New Hampshire lawmakers on Tuesday moved another step closer to repealing the state’s 15-month-old same-sex marriage law.

The House Judiciary Committee voted 11-6 to recommend eliminating gay marriage rights for same-sex couples, and to instead establish civil unions for any unmarried adults competent to enter into a contract, including relatives.

The committee also recommended killing a second bill that would have simply repealed the gay marriage law.

Democratic Gov. John Lynch has repeatedly said he will veto attempts by the Republican-controlled Legislature to repeal the law, which he signed in 2009.

New Hampshire enacted civil unions in 2007 for same-sex couples and two years later replaced that law with the marriage law.
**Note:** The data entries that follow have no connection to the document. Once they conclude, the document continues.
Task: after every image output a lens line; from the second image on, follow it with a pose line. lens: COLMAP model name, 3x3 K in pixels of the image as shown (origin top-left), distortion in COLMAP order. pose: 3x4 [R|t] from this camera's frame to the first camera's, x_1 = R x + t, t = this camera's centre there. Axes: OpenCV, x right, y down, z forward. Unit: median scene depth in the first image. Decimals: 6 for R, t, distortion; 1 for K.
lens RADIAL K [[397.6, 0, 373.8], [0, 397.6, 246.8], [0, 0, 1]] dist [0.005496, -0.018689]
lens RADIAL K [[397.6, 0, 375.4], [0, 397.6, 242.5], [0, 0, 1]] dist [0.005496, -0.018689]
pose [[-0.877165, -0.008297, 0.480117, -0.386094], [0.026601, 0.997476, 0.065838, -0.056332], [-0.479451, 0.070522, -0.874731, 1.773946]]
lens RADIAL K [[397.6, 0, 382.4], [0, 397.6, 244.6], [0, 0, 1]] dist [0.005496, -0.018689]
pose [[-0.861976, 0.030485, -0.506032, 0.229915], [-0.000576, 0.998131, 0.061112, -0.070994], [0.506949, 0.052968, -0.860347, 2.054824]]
Lynch also signed the civil unions law.


The bill would not enact the same civil unions law that was in effect before gays were allowed to marry. That law granted gays all the rights and responsibilities of marriage except in name. The proposed civil unions law would be open to any two adults and would let anyone refuse to recognize the unions. It also would allow anyone to discriminate against the couples in employment, housing and public accommodations based on religious or moral beliefs.

Associated Press, via the Boston Globe

Tuesday’s action follows a subcommittee recommendation that the House pass the bill to repeal the law, which took effect last year and legalized same-sex unions.

The full House will now vote on the bill in early January. If passed, it would than go before the State Senate, and a public hearing would be held on the proposed legislation.

New Hampshire is currently one of only six states, along with the District of Columbia, where same-sex marriage is legal.